Können ihm seine Lehrer noch etwas beibringen, hält er sie überhaupt für kompetent? „Auf jeden Fall“, antwortet Juran. Auch wenn es schon vorgekommen sei, dass Lehrer ihn um Rat fragten.

Zur schulischen Förderung kam die universitäre. Mehr als sechs Jahre hat der Gymnasiast die Kurse der Mathematischen Schülergesellschaft Leonhard Euler (MSG), die bei der Mathe-Didaktik der Humboldt-Universität zu Berlin (HU) angesiedelt ist, belegt.

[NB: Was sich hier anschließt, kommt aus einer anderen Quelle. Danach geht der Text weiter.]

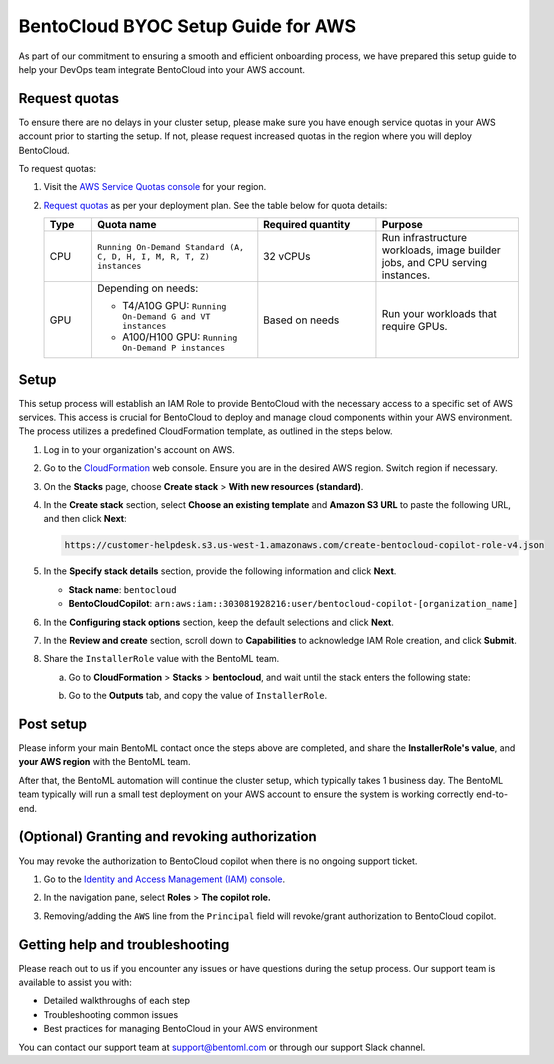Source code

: ===================================
BentoCloud BYOC Setup Guide for AWS
===================================

As part of our commitment to ensuring a smooth and efficient onboarding process, we have prepared this setup guide to help your DevOps team integrate BentoCloud into your AWS account.

Request quotas
--------------

To ensure there are no delays in your cluster setup, please make sure you have enough service quotas in your AWS account prior to starting the setup. If not, please request increased quotas in the region where you will deploy BentoCloud.

To request quotas:

1. Visit the `AWS Service Quotas console <https://console.aws.amazon.com/servicequotas/home/services/ec2/quotas>`_ for your region.
2. `Request quotas <https://docs.aws.amazon.com/servicequotas/latest/userguide/request-quota-increase.html>`_ as per your deployment plan. See the table below for quota details:

   .. list-table::
      :widths: 10 35 25 30
      :header-rows: 1

      * - Type
        - Quota name
        - Required quantity
        - Purpose
      * - CPU
        - ``Running On-Demand Standard (A, C, D, H, I, M, R, T, Z) instances``
        - 32 vCPUs
        - Run infrastructure workloads, image builder jobs, and CPU serving instances.
      * - GPU
        - Depending on needs:

          - T4/A10G GPU: ``Running On-Demand G and VT instances``
          - A100/H100 GPU: ``Running On-Demand P instances``

        - Based on needs
        - Run your workloads that require GPUs.

Setup
-----

This setup process will establish an IAM Role to provide BentoCloud with the necessary access to a specific set of AWS services. This access is crucial for BentoCloud to deploy and manage cloud components within your AWS environment. The process utilizes a predefined CloudFormation template, as outlined in the steps below.

1. Log in to your organization's account on AWS.
2. Go to the `CloudFormation <http://console.aws.amazon.com/cloudformation/home>`_ web console. Ensure you are in the desired AWS region. Switch region if necessary.
3. On the **Stacks** page, choose **Create stack** > **With new resources (standard)**.

   .. image:: ../../../_static/img/bentocloud/administering/byoc/aws/stack-with-new-resources.png
      :alt: Screenshot of AWS CloudFormation console showing the "Create stack with new resources" option

4. In the **Create stack** section, select **Choose an existing template** and **Amazon S3 URL** to paste the following URL, and then click **Next**:

   .. code-block:: bash

        https://customer-helpdesk.s3.us-west-1.amazonaws.com/create-bentocloud-copilot-role-v4.json

   .. image:: ../../../_static/img/bentocloud/administering/byoc/aws/create-stack.png
      :alt: Screenshot of AWS CloudFormation "Create stack" interface showing template selection with Amazon S3 URL option

5. In the **Specify stack details** section, provide the following information and click **Next**.

   - **Stack name**: ``bentocloud``
   - **BentoCloudCopilot**: ``arn:aws:iam::303081928216:user/bentocloud-copilot-[organization_name]``

   .. image:: ../../../_static/img/bentocloud/administering/byoc/aws/specify-stack-details.png
      :alt: Screenshot of AWS CloudFormation "Specify stack details" page showing stack name and BentoCloudCopilot ARN input fields

6. In the **Configuring stack options** section, keep the default selections and click **Next**.
7. In the **Review and create** section, scroll down to **Capabilities** to acknowledge IAM Role creation, and click **Submit**.
8. Share the ``InstallerRole`` value with the BentoML team.

   a. Go to **CloudFormation** > **Stacks** > **bentocloud**, and wait until the stack enters the following state:

      .. image:: ../../../_static/img/bentocloud/administering/byoc/aws/aws-state-one.png
         :alt: Screenshot of AWS CloudFormation console showing the stack creation in progress

      .. image:: ../../../_static/img/bentocloud/administering/byoc/aws/aws-state-two.png
         :alt: Screenshot of AWS CloudFormation console showing the stack creation completed successfully

   b. Go to the **Outputs** tab, and copy the value of ``InstallerRole``.

      .. image:: ../../../_static/img/bentocloud/administering/byoc/aws/value.png
         :alt: Screenshot of AWS CloudFormation Outputs tab showing the InstallerRole value that needs to be shared with the BentoML team

Post setup
----------

Please inform your main BentoML contact once the steps above are completed, and share the **InstallerRole's value**, and **your AWS region** with the BentoML team.

After that, the BentoML automation will continue the cluster setup, which typically takes 1 business day. The BentoML team typically will run a small test deployment on your AWS account to ensure the system is working correctly end-to-end.

(Optional) Granting and revoking authorization
----------------------------------------------

You may revoke the authorization to BentoCloud copilot when there is no ongoing support ticket.

1. Go to the `Identity and Access Management (IAM) console <https://console.aws.amazon.com/iam/>`_.
2. In the navigation pane, select **Roles** > **The copilot role.**

   .. image:: ../../../_static/img/bentocloud/administering/byoc/aws/bentocloud-copilot-iam.png
      :alt: Screenshot of AWS IAM console showing the BentoCloud copilot role that can be used to grant or revoke authorization

3. Removing/adding the ``AWS`` line from the ``Principal`` field will revoke/grant authorization to BentoCloud copilot.

Getting help and troubleshooting
--------------------------------

Please reach out to us if you encounter any issues or have questions during the setup process. Our support team is available to assist you with:

- Detailed walkthroughs of each step
- Troubleshooting common issues
- Best practices for managing BentoCloud in your AWS environment

You can contact our support team at support@bentoml.com or through our support Slack channel.
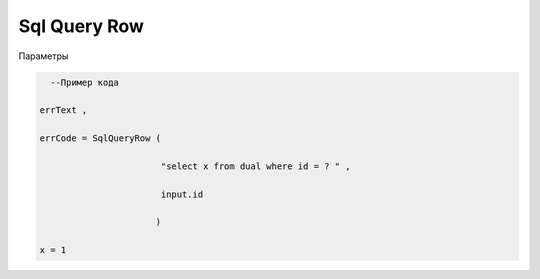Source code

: Sql Query Row
==============================================================

Параметры

.. code_block:: lua

                errText ,       --Текст ошибки

                errCode ,       --Код ошибки

                Id  ,           --Пользователь

.. code-block:: lua 

       --Пример кода 

     errText , 

     errCode = SqlQueryRow (
 
                            "select x from dual where id = ? " , 
 
                            input.id

                           )
     
     x = 1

Seit 1970 werden hier Interessierte und Begabte gefördert. In wöchentlichen Kursen für die Jahrgänge 5 bis 13 kommen Themen zur Sprache, die an den Schulstoff angelehnt sind. Wenn es etwa in der Schule zum Beispiel um das Berechnen natürlicher Zahlen geht, dann werden hier die Axiome (ein Grundsatz einer Theorie – Anm. d. Red.) derselben diskutieren. Ein vor allem bei den Kleinen gern genutztes Angebot, wie sich an den Teilnehmerzahlen erkennen lässt: In den unteren Jahrgängen gibt es fünf Kurse mit je 20 Schülern, in den höheren noch ein bis zwei Kursen.

Zum Großteil sind die Schüler männlich, wie Juran berichtet, in seinem Kurs hätten zuletzt ein Mädchen und sechs Jungs gesessen. Auch bei der MSG hat er übrigens Stufen übersprungen, als Drittklässler nahm er bereits am Kurs für Fünftklässler teil. Auch später war er nie im offiziellen Schuljahrgang. Schließlich erhielt er Einzelförderung.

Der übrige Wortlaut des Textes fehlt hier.